[Task statement]:
Write out every line of the data below exactly as given.

(Records to use)

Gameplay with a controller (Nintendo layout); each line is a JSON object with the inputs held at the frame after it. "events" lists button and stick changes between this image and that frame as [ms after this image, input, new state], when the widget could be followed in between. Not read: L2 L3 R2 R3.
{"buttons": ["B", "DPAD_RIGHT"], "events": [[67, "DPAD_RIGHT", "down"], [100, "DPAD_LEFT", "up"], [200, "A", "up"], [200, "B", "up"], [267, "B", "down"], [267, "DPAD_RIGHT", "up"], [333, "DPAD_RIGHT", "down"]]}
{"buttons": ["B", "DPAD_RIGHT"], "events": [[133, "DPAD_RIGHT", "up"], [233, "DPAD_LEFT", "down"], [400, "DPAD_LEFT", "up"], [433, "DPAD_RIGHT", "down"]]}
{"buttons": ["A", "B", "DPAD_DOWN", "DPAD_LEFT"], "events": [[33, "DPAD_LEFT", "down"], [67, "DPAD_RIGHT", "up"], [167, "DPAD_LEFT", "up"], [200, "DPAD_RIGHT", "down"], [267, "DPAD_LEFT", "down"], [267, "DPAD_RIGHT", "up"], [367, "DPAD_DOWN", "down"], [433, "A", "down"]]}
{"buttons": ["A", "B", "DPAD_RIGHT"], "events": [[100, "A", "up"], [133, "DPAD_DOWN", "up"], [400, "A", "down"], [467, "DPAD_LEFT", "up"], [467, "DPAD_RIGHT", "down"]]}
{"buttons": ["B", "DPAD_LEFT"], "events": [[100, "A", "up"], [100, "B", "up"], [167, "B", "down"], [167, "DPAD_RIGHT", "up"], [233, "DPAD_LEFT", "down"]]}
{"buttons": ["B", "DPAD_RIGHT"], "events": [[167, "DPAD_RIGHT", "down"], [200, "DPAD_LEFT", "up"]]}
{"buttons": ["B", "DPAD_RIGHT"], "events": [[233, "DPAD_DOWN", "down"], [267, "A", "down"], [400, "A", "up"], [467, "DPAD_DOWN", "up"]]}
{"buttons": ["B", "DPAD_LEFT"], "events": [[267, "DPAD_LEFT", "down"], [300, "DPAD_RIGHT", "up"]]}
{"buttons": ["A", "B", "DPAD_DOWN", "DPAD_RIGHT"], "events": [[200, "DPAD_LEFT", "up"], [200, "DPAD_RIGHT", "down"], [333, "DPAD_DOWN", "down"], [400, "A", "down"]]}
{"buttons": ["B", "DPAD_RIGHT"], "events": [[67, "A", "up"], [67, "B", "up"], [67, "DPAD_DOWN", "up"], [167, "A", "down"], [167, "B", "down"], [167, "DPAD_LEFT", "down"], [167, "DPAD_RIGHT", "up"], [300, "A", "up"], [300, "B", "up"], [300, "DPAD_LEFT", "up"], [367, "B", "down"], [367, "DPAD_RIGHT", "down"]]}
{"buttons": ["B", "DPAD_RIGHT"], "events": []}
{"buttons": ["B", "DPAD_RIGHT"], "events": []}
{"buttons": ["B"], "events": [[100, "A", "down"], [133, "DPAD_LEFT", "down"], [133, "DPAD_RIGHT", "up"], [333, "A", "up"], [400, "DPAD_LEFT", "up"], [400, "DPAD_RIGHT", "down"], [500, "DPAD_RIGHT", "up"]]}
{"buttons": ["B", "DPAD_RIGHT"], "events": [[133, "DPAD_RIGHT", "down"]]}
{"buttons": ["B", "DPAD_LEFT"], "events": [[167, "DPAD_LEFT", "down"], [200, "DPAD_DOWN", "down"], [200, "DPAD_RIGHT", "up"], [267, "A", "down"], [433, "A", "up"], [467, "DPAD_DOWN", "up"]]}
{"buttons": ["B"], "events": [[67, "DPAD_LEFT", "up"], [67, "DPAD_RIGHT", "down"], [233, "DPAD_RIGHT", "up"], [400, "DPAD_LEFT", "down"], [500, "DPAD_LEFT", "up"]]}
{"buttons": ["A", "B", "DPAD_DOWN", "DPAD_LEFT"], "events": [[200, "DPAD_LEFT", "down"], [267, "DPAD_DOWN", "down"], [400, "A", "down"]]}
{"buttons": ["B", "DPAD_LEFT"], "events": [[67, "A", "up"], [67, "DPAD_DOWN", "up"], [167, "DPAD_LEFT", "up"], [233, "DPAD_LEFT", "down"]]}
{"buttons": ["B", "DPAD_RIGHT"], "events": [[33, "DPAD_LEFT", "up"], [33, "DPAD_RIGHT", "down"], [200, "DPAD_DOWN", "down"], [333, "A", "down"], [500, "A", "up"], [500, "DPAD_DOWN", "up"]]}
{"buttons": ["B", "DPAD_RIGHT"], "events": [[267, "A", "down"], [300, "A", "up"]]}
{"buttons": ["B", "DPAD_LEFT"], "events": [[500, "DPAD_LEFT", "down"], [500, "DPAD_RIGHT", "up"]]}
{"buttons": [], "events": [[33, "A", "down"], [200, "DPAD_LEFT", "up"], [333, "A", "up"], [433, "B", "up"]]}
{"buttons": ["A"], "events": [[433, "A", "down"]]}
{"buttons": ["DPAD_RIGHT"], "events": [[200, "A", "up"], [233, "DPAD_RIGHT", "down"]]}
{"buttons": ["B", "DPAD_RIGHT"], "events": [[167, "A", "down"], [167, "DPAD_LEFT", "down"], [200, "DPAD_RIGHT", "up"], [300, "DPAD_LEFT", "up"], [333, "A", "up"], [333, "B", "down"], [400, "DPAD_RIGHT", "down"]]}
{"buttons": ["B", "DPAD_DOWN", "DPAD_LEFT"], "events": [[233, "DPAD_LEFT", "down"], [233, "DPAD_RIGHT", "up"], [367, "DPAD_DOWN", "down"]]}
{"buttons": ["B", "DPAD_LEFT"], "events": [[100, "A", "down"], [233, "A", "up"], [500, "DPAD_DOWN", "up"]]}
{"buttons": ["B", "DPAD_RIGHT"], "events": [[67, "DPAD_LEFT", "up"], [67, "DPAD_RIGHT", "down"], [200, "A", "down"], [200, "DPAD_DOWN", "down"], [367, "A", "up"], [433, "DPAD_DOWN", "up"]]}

(End Records to use)

[Finished exercise]:
Gameplay with a controller (Nintendo layout); each line is a JSON object with the inputs held at the frame after it. "events" lists button and stick changes between this image and that frame as [ms after this image, input, new state], when the widget could be followed in between. Not read: L2 L3 R2 R3.
{"buttons": ["B", "DPAD_RIGHT"], "events": [[67, "DPAD_RIGHT", "down"], [100, "DPAD_LEFT", "up"], [200, "A", "up"], [200, "B", "up"], [267, "B", "down"], [267, "DPAD_RIGHT", "up"], [333, "DPAD_RIGHT", "down"]]}
{"buttons": ["B", "DPAD_RIGHT"], "events": [[133, "DPAD_RIGHT", "up"], [233, "DPAD_LEFT", "down"], [400, "DPAD_LEFT", "up"], [433, "DPAD_RIGHT", "down"]]}
{"buttons": ["A", "B", "DPAD_DOWN", "DPAD_LEFT"], "events": [[33, "DPAD_LEFT", "down"], [67, "DPAD_RIGHT", "up"], [167, "DPAD_LEFT", "up"], [200, "DPAD_RIGHT", "down"], [267, "DPAD_LEFT", "down"], [267, "DPAD_RIGHT", "up"], [367, "DPAD_DOWN", "down"], [433, "A", "down"]]}
{"buttons": ["A", "B", "DPAD_RIGHT"], "events": [[100, "A", "up"], [133, "DPAD_DOWN", "up"], [400, "A", "down"], [467, "DPAD_LEFT", "up"], [467, "DPAD_RIGHT", "down"]]}
{"buttons": ["B", "DPAD_LEFT"], "events": [[100, "A", "up"], [100, "B", "up"], [167, "B", "down"], [167, "DPAD_RIGHT", "up"], [233, "DPAD_LEFT", "down"]]}
{"buttons": ["B", "DPAD_RIGHT"], "events": [[167, "DPAD_RIGHT", "down"], [200, "DPAD_LEFT", "up"]]}
{"buttons": ["B", "DPAD_RIGHT"], "events": [[233, "DPAD_DOWN", "down"], [267, "A", "down"], [400, "A", "up"], [467, "DPAD_DOWN", "up"]]}
{"buttons": ["B", "DPAD_LEFT"], "events": [[267, "DPAD_LEFT", "down"], [300, "DPAD_RIGHT", "up"]]}
{"buttons": ["A", "B", "DPAD_DOWN", "DPAD_RIGHT"], "events": [[200, "DPAD_LEFT", "up"], [200, "DPAD_RIGHT", "down"], [333, "DPAD_DOWN", "down"], [400, "A", "down"]]}
{"buttons": ["B", "DPAD_RIGHT"], "events": [[67, "A", "up"], [67, "B", "up"], [67, "DPAD_DOWN", "up"], [167, "A", "down"], [167, "B", "down"], [167, "DPAD_LEFT", "down"], [167, "DPAD_RIGHT", "up"], [300, "A", "up"], [300, "B", "up"], [300, "DPAD_LEFT", "up"], [367, "B", "down"], [367, "DPAD_RIGHT", "down"]]}
{"buttons": ["B", "DPAD_RIGHT"], "events": []}
{"buttons": ["B", "DPAD_RIGHT"], "events": []}
{"buttons": ["B"], "events": [[100, "A", "down"], [133, "DPAD_LEFT", "down"], [133, "DPAD_RIGHT", "up"], [333, "A", "up"], [400, "DPAD_LEFT", "up"], [400, "DPAD_RIGHT", "down"], [500, "DPAD_RIGHT", "up"]]}
{"buttons": ["B", "DPAD_RIGHT"], "events": [[133, "DPAD_RIGHT", "down"]]}
{"buttons": ["B", "DPAD_LEFT"], "events": [[167, "DPAD_LEFT", "down"], [200, "DPAD_DOWN", "down"], [200, "DPAD_RIGHT", "up"], [267, "A", "down"], [433, "A", "up"], [467, "DPAD_DOWN", "up"]]}
{"buttons": ["B"], "events": [[67, "DPAD_LEFT", "up"], [67, "DPAD_RIGHT", "down"], [233, "DPAD_RIGHT", "up"], [400, "DPAD_LEFT", "down"], [500, "DPAD_LEFT", "up"]]}
{"buttons": ["A", "B", "DPAD_DOWN", "DPAD_LEFT"], "events": [[200, "DPAD_LEFT", "down"], [267, "DPAD_DOWN", "down"], [400, "A", "down"]]}
{"buttons": ["B", "DPAD_LEFT"], "events": [[67, "A", "up"], [67, "DPAD_DOWN", "up"], [167, "DPAD_LEFT", "up"], [233, "DPAD_LEFT", "down"]]}
{"buttons": ["B", "DPAD_RIGHT"], "events": [[33, "DPAD_LEFT", "up"], [33, "DPAD_RIGHT", "down"], [200, "DPAD_DOWN", "down"], [333, "A", "down"], [500, "A", "up"], [500, "DPAD_DOWN", "up"]]}
{"buttons": ["B", "DPAD_RIGHT"], "events": [[267, "A", "down"], [300, "A", "up"]]}
{"buttons": ["B", "DPAD_LEFT"], "events": [[500, "DPAD_LEFT", "down"], [500, "DPAD_RIGHT", "up"]]}
{"buttons": [], "events": [[33, "A", "down"], [200, "DPAD_LEFT", "up"], [333, "A", "up"], [433, "B", "up"]]}
{"buttons": ["A"], "events": [[433, "A", "down"]]}
{"buttons": ["DPAD_RIGHT"], "events": [[200, "A", "up"], [233, "DPAD_RIGHT", "down"]]}
{"buttons": ["B", "DPAD_RIGHT"], "events": [[167, "A", "down"], [167, "DPAD_LEFT", "down"], [200, "DPAD_RIGHT", "up"], [300, "DPAD_LEFT", "up"], [333, "A", "up"], [333, "B", "down"], [400, "DPAD_RIGHT", "down"]]}
{"buttons": ["B", "DPAD_DOWN", "DPAD_LEFT"], "events": [[233, "DPAD_LEFT", "down"], [233, "DPAD_RIGHT", "up"], [367, "DPAD_DOWN", "down"]]}
{"buttons": ["B", "DPAD_LEFT"], "events": [[100, "A", "down"], [233, "A", "up"], [500, "DPAD_DOWN", "up"]]}
{"buttons": ["B", "DPAD_RIGHT"], "events": [[67, "DPAD_LEFT", "up"], [67, "DPAD_RIGHT", "down"], [200, "A", "down"], [200, "DPAD_DOWN", "down"], [367, "A", "up"], [433, "DPAD_DOWN", "up"]]}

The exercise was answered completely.